Whereas React-Router + React provides:

\- A router \- A view layer

I also don't understand your complaint about PWAs and bundle size. Aren't PWAs
supposed to fully cache _all_ the Javascript after the first load so bundle
size should be less important? And the competition to a PWA is a downloadable
mobile app that's often many dozens of megabytes.

------
snewcomer24
Really excited to see what v4.0 brings!! Lots of hard work in the making.

------
izelnakri
I wrote this before, I'm writing this here again:

Ember is a complete frontend/SPA framework. 2 key advantages Ember.js has over
other SPA solutions are server-side rendering and advanced acceptance/end-to-
end testing.

\- You can do server side rendering with other frameworks however it is
significantly easier and better to do it with Ember.js due to the way ember
routing model and ember-data works. You can do acceptance testing with other
tech stacks however they cannot be as fast as the usual ember acceptance
testing stack + ember mirage.

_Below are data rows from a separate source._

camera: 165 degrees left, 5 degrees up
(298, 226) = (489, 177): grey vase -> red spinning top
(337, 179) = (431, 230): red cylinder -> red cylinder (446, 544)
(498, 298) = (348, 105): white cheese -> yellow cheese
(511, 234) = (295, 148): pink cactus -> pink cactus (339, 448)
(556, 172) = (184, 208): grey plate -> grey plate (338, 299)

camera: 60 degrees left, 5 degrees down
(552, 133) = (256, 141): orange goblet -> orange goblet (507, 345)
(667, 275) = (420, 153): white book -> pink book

Mirage mocks your backend and introduces an in-
memory ORM thus your tests wont ever need to hit your backend or the database,
I wrote a better mirage alternative as mirage do have issues outside the
context of this topic. Backend mocking comes with 3 major advantages and 1
major disadvantage:

Advantage 1: Your tests will be extermely fast(a speed cypress cannot compete
with). Ember test suite knows exactly when your app starts, it can listen to
the next visit, next Ember loop in the Run loop for async functions and
execute immediately without timers. These are well defined and documented in
the framework.

Advantage 2: Most web backends are not built on JavaScript, however current
trend is to write acceptance tests in JS/node.js due to the all available
ecosystem support in a certain SPA framework/library. Since your backend logic
is most probably written in another language you cannot access the backend
data in your frontend tests. Ember mirage replaces your backend thus you can
access your backend data on acceptance tests for higher test quality. If your
backend is written in node.js you can require your models and query them
inside the tests thus not much there wont advantage here. For the majority of
backends you will have to write your own hacky tool to query your backend if
you want higher quality testing. Or you have to write your acceptance tests in
your backend language which will be no doubt slower than ember tests +
headless browsers that have JS API support.

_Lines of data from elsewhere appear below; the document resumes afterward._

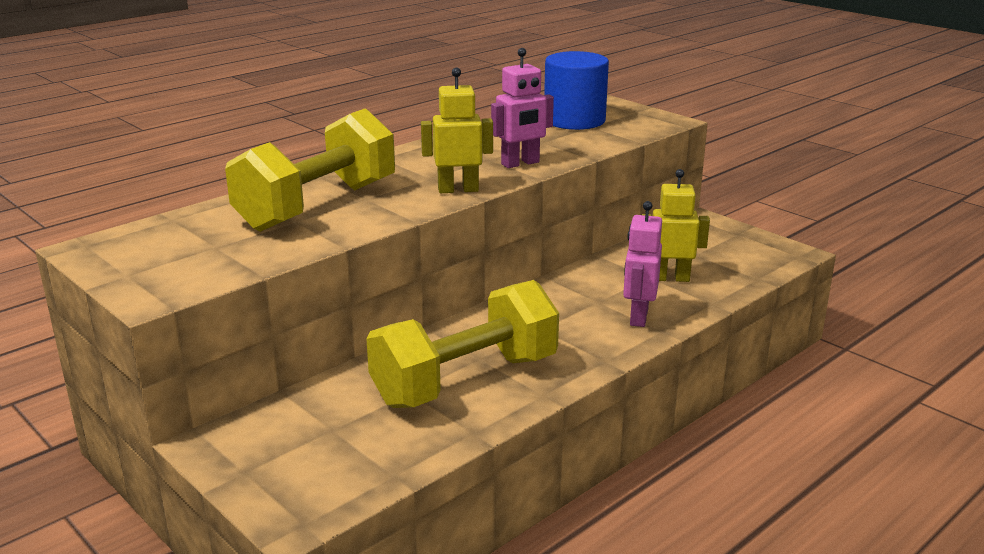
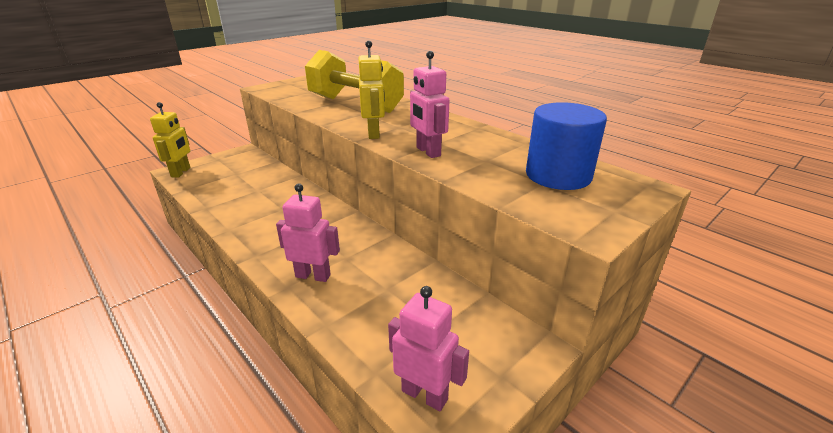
camera: 90 degrees right, 5 degrees up
(465, 380) = (259, 204): yellow dumbbell -> none
(670, 278) = (382, 302): yellow robot -> yellow robot (181, 172)
(769, 259) = (425, 394): none -> pink robot

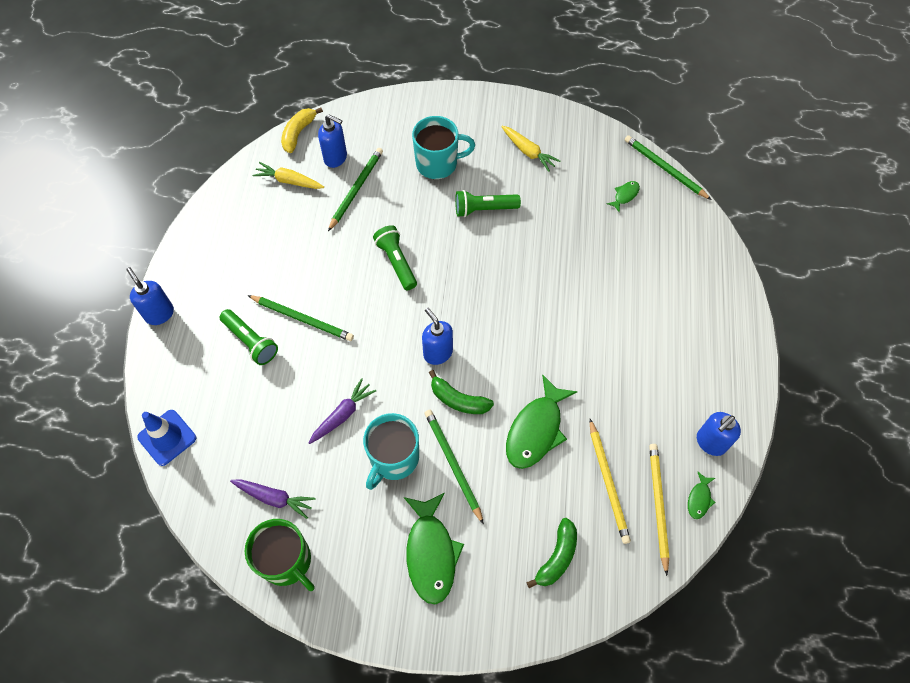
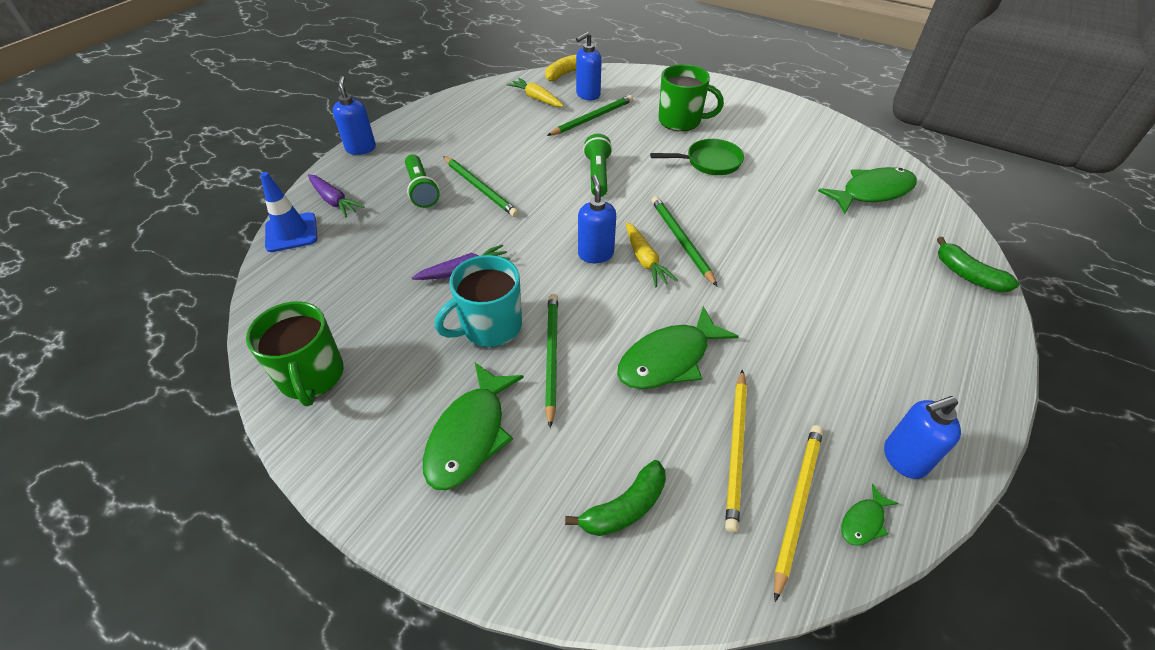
camera: 25 degrees right, 15 degrees down
(274, 498) = (345, 315): purple carrot -> purple carrot (334, 201)
(336, 158) = (587, 95): blue soap dispenser -> blue soap dispenser turned 90 degrees clockwise
(438, 163) = (681, 121): turquoise mug -> green mug
(458, 400) = (593, 300): green banana -> green banana (967, 275)
(484, 209) = (709, 162): green flashlight -> green pan
(528, 152) = (777, 135): yellow carrot -> yellow carrot (645, 260)
(625, 195) = (872, 192): green fish -> green fish, size x2.17
(664, 168) = (928, 184): green pencil -> green pencil (681, 241)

Advantage 3: You can develop very complex frontend demo applications on the
development mode with Ember mirage without a backend. There is a productivity
advantage when your frontend developers are not backend developers/not
familiar with your backend stack. You can source your backend API responses as
Ember mirage fixtures thus eliminate the need for data preparation/model
generations with factories for each frontend tests. Also you can easily create
demo deployments for client meetings.

Disadvantage: - Sometimes you need to write your backend logic in Ember mirage
routes. Ember mirage is still an alpha software and all these add up to the
learning curve.

Ember.js has lots of potential and a mature ecosystem.